His film inspired former Sacramento mayor and Oak Park Brewing Co. owner Kevin Johnson to found the National Black Brewers Association, a trade group of African-American brewers from across the country. The group is a sponsor of the Peoples Beer Festival, billed as the state’s largest showcase of Black-owned breweries.
Hosé, originally from Aruba, said early research for the film came from his and his wife’s experiences at brewpubs.
“Why aren’t more people like me making the beer or pouring the beer or welcoming us?” he said in an interview with The Sacramento Bee. “My research led me down that path.”

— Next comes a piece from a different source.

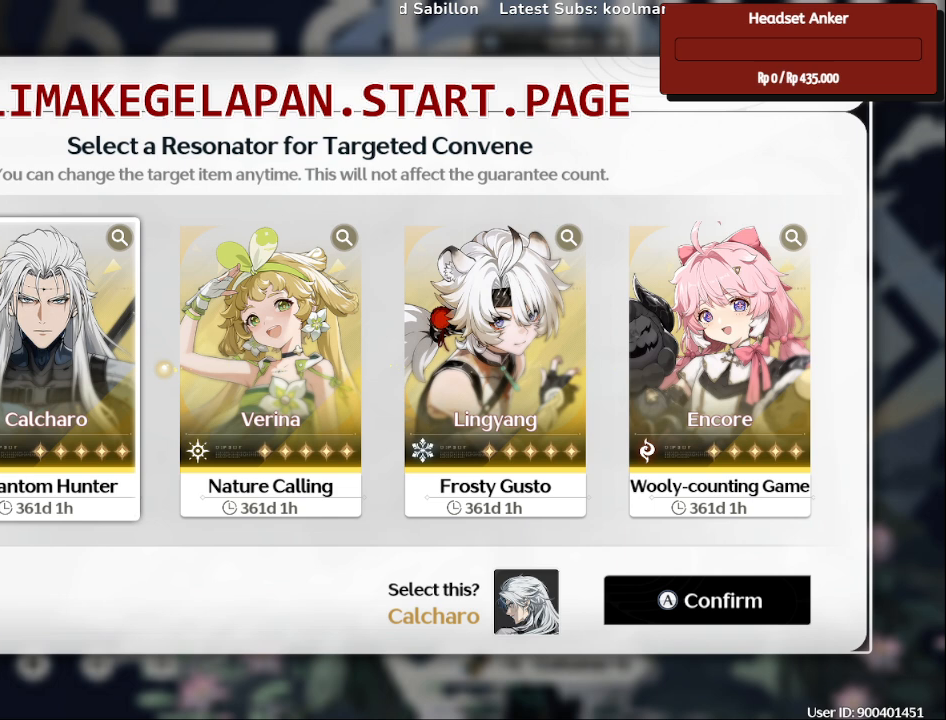
{"buttons": [], "left_stick": "center", "right_stick": "center", "events": [[33, "left_stick", "center"], [167, "left_stick", "left"], [333, "left_stick", "center"]]}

Saturday features a showing of “Eve After Dark,” the legendary Los Angeles teen club and early-1980s cradle for the artists who would come to dominate the scene: Dr. Dre, Eazy E, and Ice Cube.
“Black Barbie: A Documentary,” closes out the festival Sunday night.
The documentary made news this week when its worldwide rights were acquired by Netflix and producer Shonda Rhimes’ Shondaland umbrella. Rhimes signed on as an executive producer for the project.
The film both traces the story of the development of the first Black Barbie doll. The documentary is also is a meditation on Black female representation through the history of the storied doll and the perspective of director Lagueria Davis’ aunt, who worked at Mattel and pushed to see the toy on stores’ shelves.